What is required:
Write the next few paragraphs of the passage on Baltic Sea security and naval mining below, picking up after its last sentence.

Selected excerpt:

# # # #

A criterion for gray zone warning frameworks is to integrate disparate sources of information into a cohesive, actionable product. Nations of the Baltics need to ensure that communication across their interagency is funneled into the NATO Intelligence Fusion Centre. This includes the recently created Baltic Special Operations Forces Intelligence Fusion Cell (BSIFC). Special operations forces are uniquely positioned and are often the connective tissue across the armed forces and interagency, breaking down multinational boundaries. The European Centre of Excellence for Countering Hybrid Threats located in Finland should be poised for full accreditation once Finland gains accession into NATO. Combining that capability with NATO’s Counter Hybrid Support Teams will magnify NATO’s ability to resolve ambiguity and counter Russian attacks. Combating misinformation and disinformation in the lead-up to and wake of gray zone actions from Russia, China, and their proxies needs to be seamless.

Baltic nations, NATO, and defenders of the international rules-based order need to ensure that they do not become numb to ongoing gray zone operations. Such actions cannot be accepted as a new normal.

Through consistent, trusted intelligence and offensive cyber capabilities, the entire alliance can act swiftly and as one cohesive voice.

Offensive and Defensive Mining

Russia laying mines within territorial waters, a singularly defined transit route, or nationally defined EEZ may be one of the tripwires that leads to kinetic operations in the Baltic Sea. Ukraine has proven that conventional warfare still holds value and can advance national will over a technologically advanced adversary. Mines are a capability that Russia and many Baltic nations have in large quantities and are a proven capability to disrupt all vessels and deny access. Russia has the largest quantity of mines of any nation, approximately 250,000 munitions, and knows their Western competitors are bound by prohibition against the use of mines.

Accession of Finland and Sweden into the alliance, two nations with long-standing dissent with Russia, will bring two highly capable military forces into NATO, including mining and demining capabilities. The addition of Finnish offensive mining operations should give Russia pause. Both Sweden and Finland have been in NATO’s Partnership for Peace (PfP) for years and have been exercising, operating alongside, and leading the Standing NATO Mine Countermeasures Group 1 (SNMCMG1). Additionally, both nations participate in the naval exercise Northern Coasts, which most recently included 15 NATO and partner nations and dozens of ships and aircraft. In short, the alliance will gain new members that are already fully integrated and ready to defend all NATO members.

The Gulf of Finland is a strategic sea lane for Russia into St. Petersburg and a strategic area for contested EEZ operations. Finland, alongside the alliance, will defend those waters and can contain the Russian naval and civilian vessels in port through offensive mining. Offensive mining and minesweeping vessels will not be tenable in a nonpermissive environment. Poland, for example, will have many of its capable assets held in the port, primarily Gdynia and Gdańsk, due to the proximity of Kaliningrad A2/AD threats. As Russia has shown in Ukraine, it does not subscribe to the international rules-based order, giving it the upper hand in mining.

# # # #

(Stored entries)
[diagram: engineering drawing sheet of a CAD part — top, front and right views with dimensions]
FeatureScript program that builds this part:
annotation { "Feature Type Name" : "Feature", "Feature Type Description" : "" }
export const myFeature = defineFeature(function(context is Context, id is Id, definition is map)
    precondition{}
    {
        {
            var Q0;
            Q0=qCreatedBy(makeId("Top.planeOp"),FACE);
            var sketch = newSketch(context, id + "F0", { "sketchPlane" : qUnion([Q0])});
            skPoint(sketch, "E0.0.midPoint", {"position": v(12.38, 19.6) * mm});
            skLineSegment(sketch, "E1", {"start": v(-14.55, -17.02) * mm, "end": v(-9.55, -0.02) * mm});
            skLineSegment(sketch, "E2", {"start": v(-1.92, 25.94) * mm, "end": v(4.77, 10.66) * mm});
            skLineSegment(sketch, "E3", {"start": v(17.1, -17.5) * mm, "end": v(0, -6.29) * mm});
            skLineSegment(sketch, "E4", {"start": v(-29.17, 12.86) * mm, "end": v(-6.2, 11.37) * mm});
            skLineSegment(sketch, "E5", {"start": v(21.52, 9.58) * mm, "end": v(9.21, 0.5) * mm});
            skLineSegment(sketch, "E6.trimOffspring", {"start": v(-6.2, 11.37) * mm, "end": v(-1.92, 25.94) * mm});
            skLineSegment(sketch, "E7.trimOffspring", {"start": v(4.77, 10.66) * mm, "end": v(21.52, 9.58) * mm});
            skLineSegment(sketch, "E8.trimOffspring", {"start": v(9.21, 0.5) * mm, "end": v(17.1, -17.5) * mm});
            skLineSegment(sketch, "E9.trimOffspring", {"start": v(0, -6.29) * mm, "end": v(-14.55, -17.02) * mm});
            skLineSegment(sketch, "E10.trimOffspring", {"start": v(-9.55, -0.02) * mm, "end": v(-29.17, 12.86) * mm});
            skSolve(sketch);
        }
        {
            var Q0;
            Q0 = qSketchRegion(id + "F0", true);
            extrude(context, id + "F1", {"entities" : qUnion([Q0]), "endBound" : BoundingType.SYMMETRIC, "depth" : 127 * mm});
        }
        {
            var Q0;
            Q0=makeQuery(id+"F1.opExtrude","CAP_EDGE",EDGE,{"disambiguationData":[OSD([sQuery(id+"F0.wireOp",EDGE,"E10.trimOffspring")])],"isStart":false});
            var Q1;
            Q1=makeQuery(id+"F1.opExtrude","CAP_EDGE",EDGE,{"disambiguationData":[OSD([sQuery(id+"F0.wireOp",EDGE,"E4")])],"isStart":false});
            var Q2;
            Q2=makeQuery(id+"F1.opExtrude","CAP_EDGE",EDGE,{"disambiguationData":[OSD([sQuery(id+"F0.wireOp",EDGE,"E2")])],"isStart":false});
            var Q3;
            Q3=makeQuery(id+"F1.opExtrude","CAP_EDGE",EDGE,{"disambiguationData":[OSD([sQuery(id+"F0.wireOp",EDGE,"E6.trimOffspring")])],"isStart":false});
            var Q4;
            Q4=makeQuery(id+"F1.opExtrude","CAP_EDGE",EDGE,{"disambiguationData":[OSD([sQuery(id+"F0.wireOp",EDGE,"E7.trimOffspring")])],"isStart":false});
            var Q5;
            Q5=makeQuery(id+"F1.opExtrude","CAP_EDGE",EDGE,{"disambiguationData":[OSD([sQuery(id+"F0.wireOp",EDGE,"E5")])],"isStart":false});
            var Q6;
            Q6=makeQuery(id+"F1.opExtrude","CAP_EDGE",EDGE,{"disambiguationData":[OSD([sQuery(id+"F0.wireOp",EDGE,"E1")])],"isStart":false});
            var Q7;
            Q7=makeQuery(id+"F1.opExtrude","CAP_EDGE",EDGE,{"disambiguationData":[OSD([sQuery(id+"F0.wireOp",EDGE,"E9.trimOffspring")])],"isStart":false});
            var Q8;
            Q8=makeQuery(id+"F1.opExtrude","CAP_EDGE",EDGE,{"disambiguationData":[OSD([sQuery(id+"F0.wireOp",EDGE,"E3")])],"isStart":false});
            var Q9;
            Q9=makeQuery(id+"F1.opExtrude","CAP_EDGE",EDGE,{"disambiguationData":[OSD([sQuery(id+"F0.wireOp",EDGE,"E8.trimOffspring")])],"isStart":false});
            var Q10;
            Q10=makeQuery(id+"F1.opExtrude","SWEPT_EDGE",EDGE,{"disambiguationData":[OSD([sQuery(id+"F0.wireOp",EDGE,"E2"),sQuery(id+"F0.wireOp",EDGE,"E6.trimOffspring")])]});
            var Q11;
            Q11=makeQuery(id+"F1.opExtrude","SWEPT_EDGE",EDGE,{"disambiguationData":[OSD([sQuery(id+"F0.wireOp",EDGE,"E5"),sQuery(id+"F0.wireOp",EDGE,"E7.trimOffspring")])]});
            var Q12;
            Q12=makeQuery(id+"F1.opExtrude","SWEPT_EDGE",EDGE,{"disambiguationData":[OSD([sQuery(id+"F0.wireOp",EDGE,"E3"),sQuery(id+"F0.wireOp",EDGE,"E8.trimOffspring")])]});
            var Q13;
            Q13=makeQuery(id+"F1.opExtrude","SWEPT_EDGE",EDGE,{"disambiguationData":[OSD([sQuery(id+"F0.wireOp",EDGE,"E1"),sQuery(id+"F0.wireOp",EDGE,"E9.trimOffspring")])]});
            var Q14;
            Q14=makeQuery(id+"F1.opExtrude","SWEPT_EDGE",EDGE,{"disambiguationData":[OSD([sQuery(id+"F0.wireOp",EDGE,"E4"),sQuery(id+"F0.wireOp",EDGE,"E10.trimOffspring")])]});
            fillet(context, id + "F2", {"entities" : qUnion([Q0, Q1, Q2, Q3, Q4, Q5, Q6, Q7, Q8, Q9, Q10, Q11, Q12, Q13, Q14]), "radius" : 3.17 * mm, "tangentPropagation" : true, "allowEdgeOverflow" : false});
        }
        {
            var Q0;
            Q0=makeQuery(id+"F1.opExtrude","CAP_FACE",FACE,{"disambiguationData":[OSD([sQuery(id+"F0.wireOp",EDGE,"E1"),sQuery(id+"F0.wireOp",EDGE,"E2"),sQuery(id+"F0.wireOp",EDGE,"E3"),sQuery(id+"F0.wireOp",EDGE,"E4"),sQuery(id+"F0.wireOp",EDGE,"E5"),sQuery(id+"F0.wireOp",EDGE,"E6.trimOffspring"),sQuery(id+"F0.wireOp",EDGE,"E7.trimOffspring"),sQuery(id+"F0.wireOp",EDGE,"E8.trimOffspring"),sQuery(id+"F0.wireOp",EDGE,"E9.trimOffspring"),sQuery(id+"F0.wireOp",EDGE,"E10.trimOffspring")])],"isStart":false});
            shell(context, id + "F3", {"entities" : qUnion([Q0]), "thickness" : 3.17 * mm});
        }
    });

# # # #

Response:
Standing NATO Mine Countermeasures Group 1 (SNMCMG1).
Source: Allied Maritime Command (MARCOM)/NATO


The use of mines is not about the quantity; it is a tool that uses the unknown and can cause uncertainty, deterring an adversary using minimal assets. Russia will likely attempt to mine the shores of NATO allies in advance of an offensive operation. NATO must be ready to immediately clear those waters to allow for the full NATO response to defend its members, prioritizing B3+P. Russian use of mines would not just be a signal of a looming offensive but would also inflict immense economic hardship on the Russian populous, especially if it is the spark to full-scale conflict. This will not dissuade Russia from taking such a step—there are no red lines in Russian strategy. Russia takes pride in its resolve to suffer more than the adversary. NATO needs to invest in demining capability and ensure freedom of navigation is maintained throughout the Baltic Sea and its entry waters. 

Anti-ship Cruise Missiles

The stage is set for kinetic operations across the Baltics, with mining operations likely serving as a prelude to full-scale, multi-domain war. In such a scenario, A2/AD becomes the key to controlling the conflict. NATO and Russia already have anti-ship cruise missiles in place, which makes assistance from outside the Baltics critical. NATO nations with naval assets within the Russian A2/AD envelope will likely seek refuge outside of it or risk being eliminated in port. Military personnel in the 3B+P region will be focused on protecting critical infrastructure and getting civilians out of immediate danger. Kaliningrad’s proximity to all Baltic Sea nations presents great danger. NATO strikes to remove A2/AD capabilities in Kaliningrad will be met with equal strikes against NATO. This lends credence to the assessed primary Russian strategy to utilize the full range of nonattributional gray zone activities to inflict chaos and fear rather than rapidly moving to full-scale war.

No metric available captures the effectiveness of deterrence, but missile capability that denies access to operating areas, keeps ships in port, and can target population centers is a significant conventional measure. The Baltic region is a geographically constrained environment; should kinetics escalate, both sides will likely be contained in their respective ports until missile defense systems, and neutralization of Russian capabilities, can ensure safe operations at sea.

Two MH-60R helicopters shadowing a submarine.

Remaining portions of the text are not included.